═════ DATASET EXTRACT
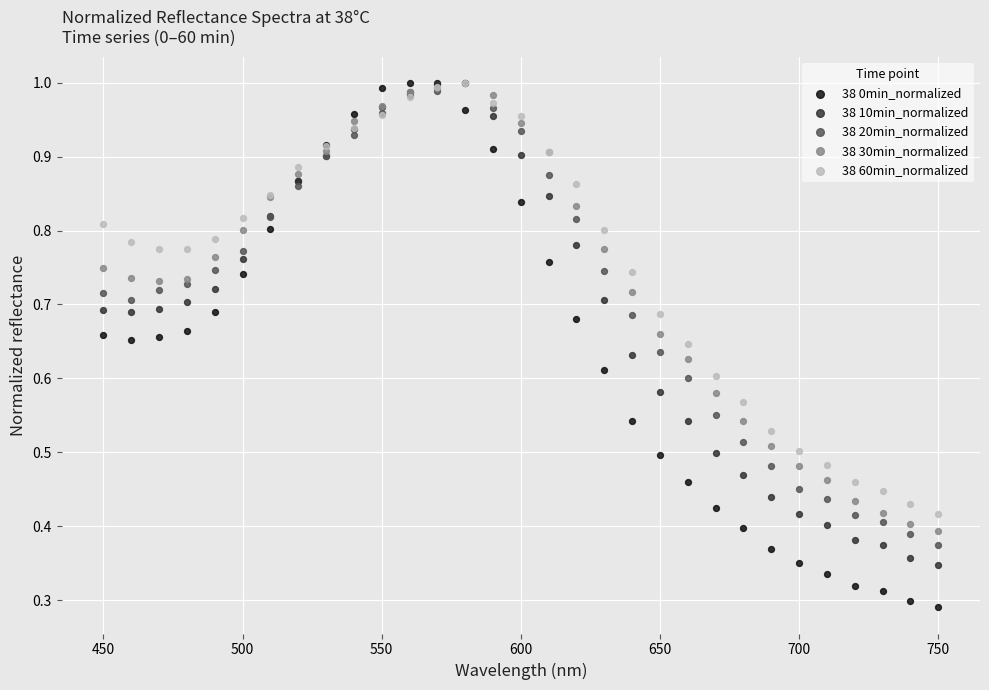

What are all the series names shown in the legend?

38 0min_normalized, 38 10min_normalized, 38 20min_normalized, 38 30min_normalized, 38 60min_normalized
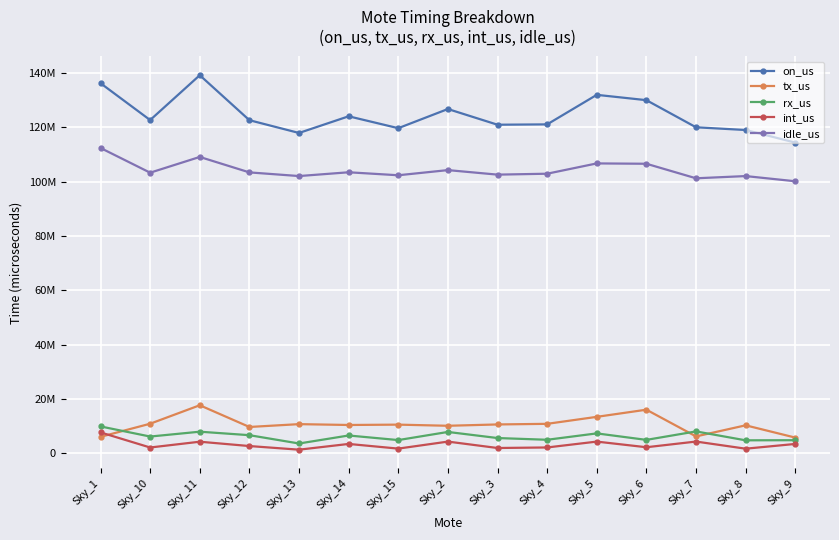

What is the difference between the maximum and second lowest values in the idle_us series?

11158749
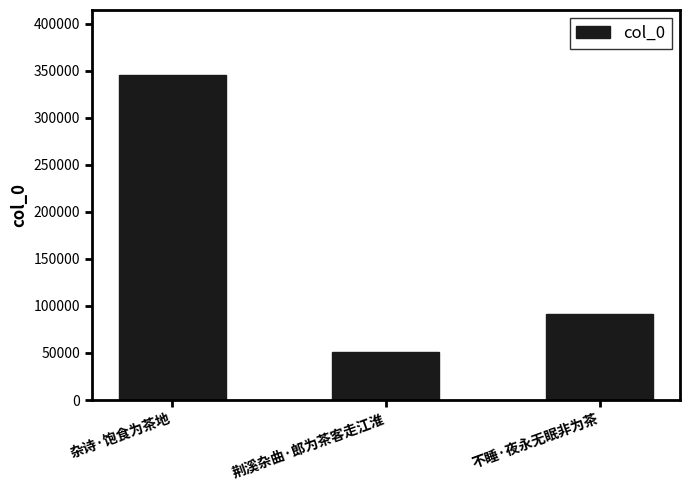

Reading left to right, extract all data points from this chart.

345400	51485	91654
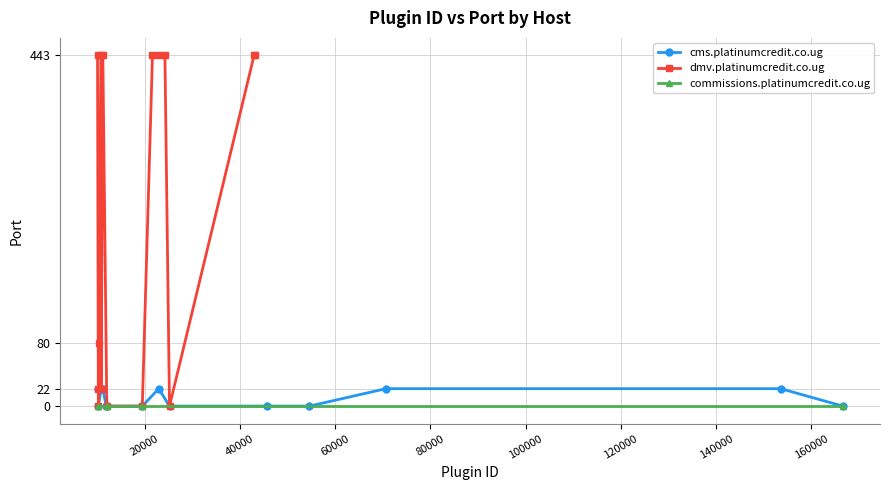

What is the value of the cms.platinumcredit.co.ug point at the 12th from the left?

22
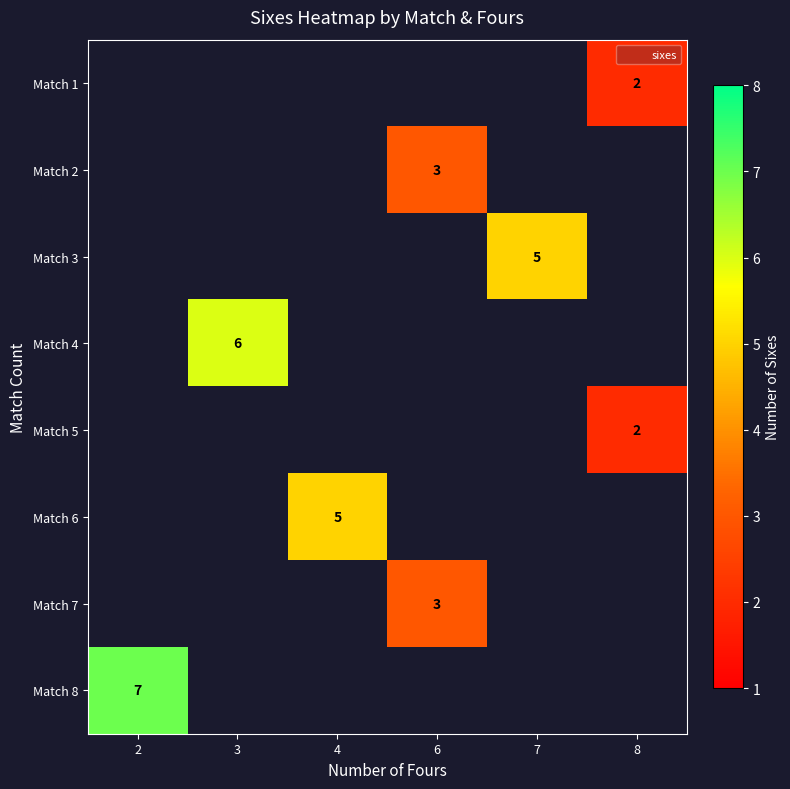

True or false: Match 8 has a value of 9.7 at 2.

False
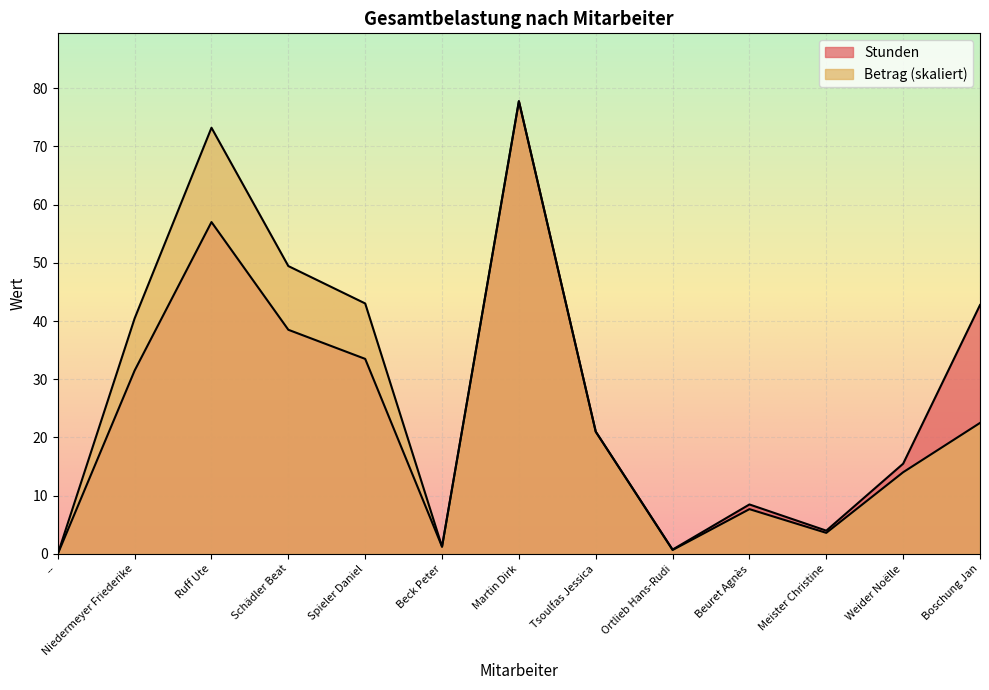

List the series in order of their overall mean, highest first.

Betrag, Stunden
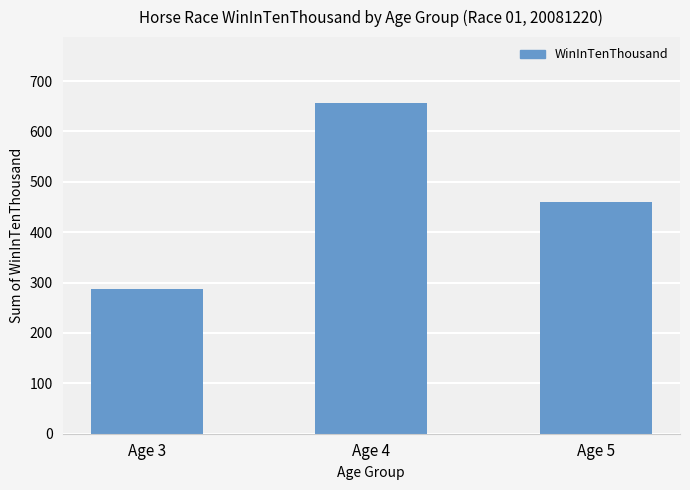

Is it true that the value at Age 4 is 656?

True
══════════
◆ WHAT YOU ARE ASKED TO DO ◆
Convert all the items above into a Markdown table with the columns No. and Text, giving each line its own numbered row. Skip blank lines and leave the pictures out.

◆ SOLUTION FOR THIS EXERCISE ◆
| No. | Text |
|---|---|
| 1 | What are all the series names shown in the legend? |
| 2 | 38 0min_normalized, 38 10min_normalized, 38 20min_normalized, 38 30min_normalized, 38 60min_normalized |
| 3 | What is the difference between the maximum and second lowest values in the idle_us series? |
| 4 | 11158749 |
| 5 | Reading left to right, extract all data points from this chart. |
| 6 | 345400	51485	91654 |
| 7 | What is the value of the cms.platinumcredit.co.ug point at the 12th from the left? |
| 8 | 22 |
| 9 | True or false: Match 8 has a value of 9.7 at 2. |
| 10 | False |
| 11 | List the series in order of their overall mean, highest first. |
| 12 | Betrag, Stunden |
| 13 | Is it true that the value at Age 4 is 656? |
| 14 | True |